The Article is available on the Web from three places:

http://www.mttlr.org/volthirteen/carroll.pdf
http://papers.ssrn.com/sol3/papers.cfm?abstract_id=992275
http://works.bepress.com/michael_carroll/

Tuesday, April 03, 2007

Need a New Word

The English language, as spoken in the United States, is missing a word. Think about the ways in which we refer to the female and male members of our society. Girl/Boy; Woman/Man; Female/Male; (Ladies/Gentleman) (although Gentlewoman is preferable). But a funny thing happens on the way from elementary to middle school. The “boys” become “guys” while the “girls” stay “girls.” And this doesn’t change even as these “girls” proceed well into adulthood.

It makes me cringe when my students refer to a female classmate as a “girl” for all the standard feminist reasons, but what is the alternative? If we want to use gendered informal designations, and maybe we shouldn’t, we’re missing an informal, but non-judgmental, designation for “woman.” To my ears “doll” (as in Guys and . . .), “gal,” “grrrl,” “chick,” “chica,” “babe,” “young’un,” “shorty,” and the like are non-starters.
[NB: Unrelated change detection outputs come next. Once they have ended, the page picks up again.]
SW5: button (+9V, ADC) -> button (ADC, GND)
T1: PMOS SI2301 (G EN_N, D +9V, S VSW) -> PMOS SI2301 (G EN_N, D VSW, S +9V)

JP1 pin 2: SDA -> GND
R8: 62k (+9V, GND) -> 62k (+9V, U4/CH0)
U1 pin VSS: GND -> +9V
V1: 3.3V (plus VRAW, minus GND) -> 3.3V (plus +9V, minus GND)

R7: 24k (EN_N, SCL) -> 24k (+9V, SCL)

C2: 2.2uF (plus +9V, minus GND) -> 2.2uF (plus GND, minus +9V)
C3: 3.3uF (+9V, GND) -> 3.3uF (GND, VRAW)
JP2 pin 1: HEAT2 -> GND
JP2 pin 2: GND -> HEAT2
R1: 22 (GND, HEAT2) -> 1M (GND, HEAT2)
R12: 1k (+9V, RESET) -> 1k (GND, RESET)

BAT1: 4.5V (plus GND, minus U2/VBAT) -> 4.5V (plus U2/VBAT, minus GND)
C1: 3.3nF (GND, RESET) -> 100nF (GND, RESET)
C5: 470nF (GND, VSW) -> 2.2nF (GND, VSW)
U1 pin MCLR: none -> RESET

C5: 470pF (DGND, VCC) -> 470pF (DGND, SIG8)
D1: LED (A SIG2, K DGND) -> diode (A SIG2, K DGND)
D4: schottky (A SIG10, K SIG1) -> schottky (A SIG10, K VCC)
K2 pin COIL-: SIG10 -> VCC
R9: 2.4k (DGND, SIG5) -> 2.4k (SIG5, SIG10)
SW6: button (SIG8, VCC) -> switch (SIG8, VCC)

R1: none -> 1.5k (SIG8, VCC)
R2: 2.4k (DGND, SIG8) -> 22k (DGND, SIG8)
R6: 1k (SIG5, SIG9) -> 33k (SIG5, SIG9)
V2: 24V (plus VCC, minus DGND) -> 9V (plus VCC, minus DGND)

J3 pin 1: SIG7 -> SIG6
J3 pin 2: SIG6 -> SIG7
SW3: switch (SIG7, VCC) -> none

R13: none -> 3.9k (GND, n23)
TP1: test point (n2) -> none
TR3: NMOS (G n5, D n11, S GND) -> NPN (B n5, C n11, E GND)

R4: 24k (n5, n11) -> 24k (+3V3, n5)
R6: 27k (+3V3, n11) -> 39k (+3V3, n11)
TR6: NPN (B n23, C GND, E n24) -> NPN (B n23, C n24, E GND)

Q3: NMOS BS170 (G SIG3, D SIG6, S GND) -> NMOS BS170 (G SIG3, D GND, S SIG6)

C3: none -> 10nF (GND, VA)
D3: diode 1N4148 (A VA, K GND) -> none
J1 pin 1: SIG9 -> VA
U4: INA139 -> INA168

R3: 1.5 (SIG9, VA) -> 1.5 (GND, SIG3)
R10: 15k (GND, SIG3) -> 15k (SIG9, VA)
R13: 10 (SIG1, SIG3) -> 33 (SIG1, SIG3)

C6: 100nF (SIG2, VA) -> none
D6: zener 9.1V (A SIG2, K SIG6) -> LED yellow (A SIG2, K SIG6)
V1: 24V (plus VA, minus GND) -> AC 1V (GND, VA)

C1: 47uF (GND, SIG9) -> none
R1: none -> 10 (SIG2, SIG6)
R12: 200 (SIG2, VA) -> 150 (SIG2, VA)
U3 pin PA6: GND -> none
Feminist friends to whom I’ve posed this problem are pessimistic that a new word would do anything to change the routine practices designed to infantilize and marginalize women. Maybe. But why make it difficult for a conscious person looking for an alternative to “girl”?

So, I’m looking for a word. Preferably one syllable. Probably a fanciful (made-up) word to use trademark parlance since most existing terms are likely to be loaded with sexist baggage. Ideas?

P.S. One inspiration for the idea of campaigning for a new word is the book “Frindle,” by Andrew Clements targeted at a pre-pubescent audience. It’s a charming tale that teaches a little semiotics and reminds about the power of language. The only drawback comes at the end, in which the author presents an erroneously overbroad understanding of the scope of trademark law in relation to a newly-coined term. But let’s not forget the basic semiotic lesson – words start out their careers as arbitrary signifiers and they derive meaning from our collective agreements. So let’s amend the social contract and get a better deal for all the ____ out there.